HB/vwd FRANKFURT/M. Shah steuert den Rentenfonds Fortis L Fund - Bond Europe Plus. Mit einer starken Fokussierung auf Euro-Anleihen erwirtschaftet der Bond Europe Plus in den 12 Monaten bis Ende März einen Wertzuwachs von 5,04 %. In der Gruppe der zehn volumenstärksten internationalen Rentenfonds belegt das Fortis-Produkt damit Rang zwei. Unter allen 159 global ausgerichteten Rentenfonds bedeutet dieses Ergebnis Platz 33.

Von den Renditerückgängen bei Langläufern will Shah mit Übergewichtungen im zehn- bis 15-jährigen Laufzeitensegment sowie im Bereich von 30 Jahren profitieren. Insgesamt fühle er sich mit einer durchschnittlichen Restlaufzeit von acht Jahren gut für sein optimistisches Rentenmarktszenario positioniert, sagt er. Innerhalb des aktuellen Euro-Portfolio-Anteils von 78 % setze er deutlich überwiegend auf Staatsanleihen, wobei deutsche Bundesanleihen den Anlageschwerpunkt bildeten. Shah nahm nach eigenen Angaben im Euro-Teil bei Investmentgrade-Unternehmensanleihen kürzlich Gewinne mit und senkte deren Quote von 20 auf 10 %.

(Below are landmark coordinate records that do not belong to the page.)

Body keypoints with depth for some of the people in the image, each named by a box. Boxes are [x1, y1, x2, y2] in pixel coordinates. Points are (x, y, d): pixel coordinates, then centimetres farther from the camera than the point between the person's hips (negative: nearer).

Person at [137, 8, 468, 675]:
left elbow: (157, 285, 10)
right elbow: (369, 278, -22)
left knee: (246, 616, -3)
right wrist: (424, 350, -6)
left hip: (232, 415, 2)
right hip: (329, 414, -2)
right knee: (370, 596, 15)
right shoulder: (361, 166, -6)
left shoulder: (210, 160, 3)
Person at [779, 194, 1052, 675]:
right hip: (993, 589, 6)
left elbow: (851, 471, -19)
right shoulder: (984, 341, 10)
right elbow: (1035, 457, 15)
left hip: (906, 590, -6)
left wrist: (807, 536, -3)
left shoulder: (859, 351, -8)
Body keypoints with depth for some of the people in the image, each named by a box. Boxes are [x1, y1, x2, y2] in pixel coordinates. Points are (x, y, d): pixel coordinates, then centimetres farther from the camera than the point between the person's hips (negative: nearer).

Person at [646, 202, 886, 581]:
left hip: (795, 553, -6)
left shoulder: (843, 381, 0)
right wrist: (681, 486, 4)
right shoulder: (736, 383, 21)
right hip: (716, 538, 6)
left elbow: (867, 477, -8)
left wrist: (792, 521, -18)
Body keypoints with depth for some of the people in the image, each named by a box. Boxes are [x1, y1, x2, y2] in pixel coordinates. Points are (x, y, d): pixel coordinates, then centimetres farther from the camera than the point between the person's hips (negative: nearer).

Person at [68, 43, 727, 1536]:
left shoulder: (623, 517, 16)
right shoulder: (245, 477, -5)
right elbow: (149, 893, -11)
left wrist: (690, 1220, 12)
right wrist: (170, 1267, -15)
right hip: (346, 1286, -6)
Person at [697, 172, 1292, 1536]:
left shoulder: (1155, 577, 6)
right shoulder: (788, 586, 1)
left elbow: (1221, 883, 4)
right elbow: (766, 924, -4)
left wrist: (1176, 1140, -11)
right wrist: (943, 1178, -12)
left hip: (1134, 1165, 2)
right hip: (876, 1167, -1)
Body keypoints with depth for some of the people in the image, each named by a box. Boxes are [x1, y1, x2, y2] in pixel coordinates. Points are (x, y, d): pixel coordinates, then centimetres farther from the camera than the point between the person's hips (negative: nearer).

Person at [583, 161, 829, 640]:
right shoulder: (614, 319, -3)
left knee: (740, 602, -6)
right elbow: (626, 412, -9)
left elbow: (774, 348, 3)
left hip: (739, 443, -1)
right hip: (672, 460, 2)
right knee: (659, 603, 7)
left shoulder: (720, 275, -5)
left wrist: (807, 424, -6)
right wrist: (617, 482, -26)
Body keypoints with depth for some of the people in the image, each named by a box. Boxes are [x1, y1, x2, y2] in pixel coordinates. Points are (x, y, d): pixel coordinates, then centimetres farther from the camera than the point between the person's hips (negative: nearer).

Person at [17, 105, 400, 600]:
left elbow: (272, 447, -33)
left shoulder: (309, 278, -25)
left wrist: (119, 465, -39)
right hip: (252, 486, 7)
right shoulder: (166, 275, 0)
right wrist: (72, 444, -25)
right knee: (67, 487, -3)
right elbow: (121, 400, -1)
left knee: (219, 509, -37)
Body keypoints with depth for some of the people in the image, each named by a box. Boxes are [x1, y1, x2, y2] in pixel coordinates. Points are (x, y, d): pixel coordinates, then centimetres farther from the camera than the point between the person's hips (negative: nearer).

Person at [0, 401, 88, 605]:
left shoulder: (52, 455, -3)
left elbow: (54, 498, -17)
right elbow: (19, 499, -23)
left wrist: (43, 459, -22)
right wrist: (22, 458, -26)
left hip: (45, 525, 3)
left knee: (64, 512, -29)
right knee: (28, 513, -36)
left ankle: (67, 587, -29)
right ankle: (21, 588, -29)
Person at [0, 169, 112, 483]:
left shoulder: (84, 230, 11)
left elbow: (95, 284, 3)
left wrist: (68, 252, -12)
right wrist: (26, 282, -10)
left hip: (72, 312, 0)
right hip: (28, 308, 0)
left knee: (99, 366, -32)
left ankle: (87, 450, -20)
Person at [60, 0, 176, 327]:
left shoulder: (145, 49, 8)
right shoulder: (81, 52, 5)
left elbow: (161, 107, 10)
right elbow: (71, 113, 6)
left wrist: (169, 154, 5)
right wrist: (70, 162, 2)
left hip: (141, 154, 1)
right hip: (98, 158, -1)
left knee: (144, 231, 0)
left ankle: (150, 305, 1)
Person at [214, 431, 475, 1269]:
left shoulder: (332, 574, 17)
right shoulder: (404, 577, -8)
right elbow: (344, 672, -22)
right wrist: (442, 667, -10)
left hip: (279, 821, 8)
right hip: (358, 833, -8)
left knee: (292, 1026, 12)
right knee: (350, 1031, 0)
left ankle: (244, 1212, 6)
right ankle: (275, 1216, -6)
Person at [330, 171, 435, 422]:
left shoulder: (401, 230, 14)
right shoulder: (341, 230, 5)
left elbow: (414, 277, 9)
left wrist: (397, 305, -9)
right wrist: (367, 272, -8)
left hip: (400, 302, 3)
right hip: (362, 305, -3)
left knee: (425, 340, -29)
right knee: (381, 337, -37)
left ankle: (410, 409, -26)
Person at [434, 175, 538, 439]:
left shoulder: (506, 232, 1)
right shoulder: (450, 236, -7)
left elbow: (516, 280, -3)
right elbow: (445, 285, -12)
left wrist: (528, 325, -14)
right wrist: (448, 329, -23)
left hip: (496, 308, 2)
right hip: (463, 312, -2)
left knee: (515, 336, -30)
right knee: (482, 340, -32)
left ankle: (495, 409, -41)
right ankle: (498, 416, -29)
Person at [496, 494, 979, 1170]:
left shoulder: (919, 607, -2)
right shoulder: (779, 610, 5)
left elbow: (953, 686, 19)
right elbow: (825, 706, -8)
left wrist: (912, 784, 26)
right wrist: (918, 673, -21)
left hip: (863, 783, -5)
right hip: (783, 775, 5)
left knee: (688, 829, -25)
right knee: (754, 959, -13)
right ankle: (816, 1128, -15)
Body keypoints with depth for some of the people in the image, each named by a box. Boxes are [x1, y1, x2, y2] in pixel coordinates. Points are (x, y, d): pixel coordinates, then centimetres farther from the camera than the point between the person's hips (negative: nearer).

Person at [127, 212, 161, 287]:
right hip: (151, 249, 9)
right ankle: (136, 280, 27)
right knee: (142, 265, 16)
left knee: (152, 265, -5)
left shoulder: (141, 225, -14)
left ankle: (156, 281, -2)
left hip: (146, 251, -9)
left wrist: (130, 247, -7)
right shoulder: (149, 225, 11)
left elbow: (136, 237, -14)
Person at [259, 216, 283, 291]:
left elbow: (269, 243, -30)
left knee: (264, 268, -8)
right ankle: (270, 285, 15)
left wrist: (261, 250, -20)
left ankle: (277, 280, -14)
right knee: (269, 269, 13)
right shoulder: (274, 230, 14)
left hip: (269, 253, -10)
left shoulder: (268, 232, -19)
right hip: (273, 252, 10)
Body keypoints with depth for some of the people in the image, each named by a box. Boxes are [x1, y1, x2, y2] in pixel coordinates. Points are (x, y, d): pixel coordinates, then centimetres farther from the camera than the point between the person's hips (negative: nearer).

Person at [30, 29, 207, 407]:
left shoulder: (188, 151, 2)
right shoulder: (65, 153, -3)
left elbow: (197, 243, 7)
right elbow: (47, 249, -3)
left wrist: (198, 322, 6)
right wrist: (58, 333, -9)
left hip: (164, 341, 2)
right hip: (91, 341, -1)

Weitere knapp 13 % der Mittel entfallen laut Shah derzeit auf Anleihen in US-Dollar.

Bei weiter schwachem Dollar und starkem Euro könnte auch Klaus Röttger von der zur Commerzbank gehörenden Fondsgesellschaft Cominvest profitieren. Seiner Darstellung nach sind US-Dollar-Papiere derzeit mit rund 25 % berücksichtigt. Damit liege die Quote immerhin fünf Prozentpunkte unter seiner neutralen Gewichtung. Auf Zwölfmonatssicht verbucht das Produkt einen Wertverlust von 1,44 %.

Das Schwergewicht der Anlagen liegt nach Angaben des Cominvest-Mannes mit 41 % bei Euro-Anleihen und hier bei Staatstiteln. Verstärkt berücksichtige er auch Euro-Firmenbonds, die von den Kosteneinsparungen und Schuldenabbau-Bemühungen der Firmen profitieren sollten.